Se alguém se esquece, por exemplo, de que hoje é festa de preceito e não vai à
missa, o seu pecado é apenas externo. Interiormente, não teve intenção de
comportar-se mal. Neste caso, dizemos que cometeu um pecado material, mas não
um pecado formal. Existe aí uma obra má, mas não má intenção. Seria supérfluo e
inútil mencioná-lo na confissão.
Mas também é
verdade o contrário. Uma pessoa pode cometer interiormente um pecado sem
realizar um ato pecaminoso. Usando o mesmo exemplo, se alguém pensa que hoje é
dia de preceito e voluntariamente decide não ir à missa sem razão suficiente, é
culpado do pecado da omissão dessa missa, mesmo que esteja enganado e não seja
dia de preceito. Ou, para dar outro exemplo, se um homem rouba uma grande
quantia de dinheiro e depois percebe que roubou o seu próprio dinheiro,
interiormente cometeu um pecado de roubo, ainda que realmente não tenha
roubado. Em ambos os casos dizemos que não houve pecado material, mas formal.

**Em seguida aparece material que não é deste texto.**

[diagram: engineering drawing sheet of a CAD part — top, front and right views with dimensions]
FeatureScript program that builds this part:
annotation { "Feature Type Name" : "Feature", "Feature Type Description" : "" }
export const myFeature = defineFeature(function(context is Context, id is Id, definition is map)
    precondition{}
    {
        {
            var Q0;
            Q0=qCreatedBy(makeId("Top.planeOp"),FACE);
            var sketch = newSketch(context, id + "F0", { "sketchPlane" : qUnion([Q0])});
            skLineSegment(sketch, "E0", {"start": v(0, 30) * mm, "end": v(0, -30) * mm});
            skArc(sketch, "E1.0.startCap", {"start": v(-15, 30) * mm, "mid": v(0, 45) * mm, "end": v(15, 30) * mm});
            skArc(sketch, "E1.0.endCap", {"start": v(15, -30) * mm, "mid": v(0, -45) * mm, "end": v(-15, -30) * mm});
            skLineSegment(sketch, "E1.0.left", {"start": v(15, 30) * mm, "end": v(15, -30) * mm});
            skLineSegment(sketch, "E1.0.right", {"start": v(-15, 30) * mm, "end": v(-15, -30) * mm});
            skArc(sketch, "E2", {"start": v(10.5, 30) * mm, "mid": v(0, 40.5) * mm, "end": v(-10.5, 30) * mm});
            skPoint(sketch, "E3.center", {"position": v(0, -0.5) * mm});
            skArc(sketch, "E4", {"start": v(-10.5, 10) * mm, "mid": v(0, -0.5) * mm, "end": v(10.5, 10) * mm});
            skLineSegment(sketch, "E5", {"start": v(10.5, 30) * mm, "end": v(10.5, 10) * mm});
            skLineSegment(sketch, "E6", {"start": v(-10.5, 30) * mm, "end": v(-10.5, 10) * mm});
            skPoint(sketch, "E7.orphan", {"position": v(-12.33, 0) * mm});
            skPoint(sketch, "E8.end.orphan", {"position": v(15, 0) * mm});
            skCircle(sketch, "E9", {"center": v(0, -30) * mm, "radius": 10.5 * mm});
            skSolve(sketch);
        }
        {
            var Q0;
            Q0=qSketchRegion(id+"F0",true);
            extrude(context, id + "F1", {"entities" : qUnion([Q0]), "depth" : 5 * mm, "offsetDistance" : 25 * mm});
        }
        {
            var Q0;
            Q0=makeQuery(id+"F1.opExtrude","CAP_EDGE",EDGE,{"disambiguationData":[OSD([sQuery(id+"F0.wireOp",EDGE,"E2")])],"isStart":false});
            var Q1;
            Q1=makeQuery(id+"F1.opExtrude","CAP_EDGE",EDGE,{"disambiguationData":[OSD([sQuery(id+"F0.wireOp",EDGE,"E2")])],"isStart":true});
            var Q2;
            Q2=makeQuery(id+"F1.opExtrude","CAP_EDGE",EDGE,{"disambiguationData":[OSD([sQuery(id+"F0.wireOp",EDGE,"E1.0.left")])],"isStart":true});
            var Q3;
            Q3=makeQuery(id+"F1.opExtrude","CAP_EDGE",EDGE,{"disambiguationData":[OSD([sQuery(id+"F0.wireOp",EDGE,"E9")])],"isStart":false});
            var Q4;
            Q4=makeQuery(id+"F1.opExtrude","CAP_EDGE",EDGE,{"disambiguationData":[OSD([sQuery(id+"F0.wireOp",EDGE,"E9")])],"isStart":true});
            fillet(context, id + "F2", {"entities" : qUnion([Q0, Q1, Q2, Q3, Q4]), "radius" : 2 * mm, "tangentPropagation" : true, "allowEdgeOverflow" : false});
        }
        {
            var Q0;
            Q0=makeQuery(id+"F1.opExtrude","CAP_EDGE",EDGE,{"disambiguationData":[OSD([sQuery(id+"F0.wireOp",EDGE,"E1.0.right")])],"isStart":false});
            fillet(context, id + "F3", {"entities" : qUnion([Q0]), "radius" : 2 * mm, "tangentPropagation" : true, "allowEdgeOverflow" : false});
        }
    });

E, naturalmente, esses dois pecados têm que ser confessados.
Vemos, pois, que é
a intenção na mente e na vontade de uma pessoa o que determina em última
análise a malícia de um pecado. Há pecado quando a intenção quer alguma coisa
contra o que Deus quer.
Com efeito, é a
intenção o que determina a malícia; mas o novo Catecismo precisa: “É errado
[...] julgar a moralidade dos atos humanos considerando apenas a intenção que
os inspira [...]. Existem atos que, por si mesmo e em si mesmos,
independentemente das circunstâncias e intenções, são sempre gravemente
ilícitos em virtude do seu objetivo: por exemplo, a blasfêmia e o perjúrio, o
homicídio e o adultério. Não é permitido praticar um mal para que dele resulte
um bem” (n. 1756).
Por esta razão, sou
culpado de pecado no momento em que decido cometê-lo, mesmo que não tenha
oportunidade de praticá-lo ou mesmo que depois mude de opinião. Se decido
mentir sobre um assunto quando me perguntarem, e a ninguém ocorre fazer a
pergunta, continuo a ser culpado de uma mentira por causa da minha má intenção.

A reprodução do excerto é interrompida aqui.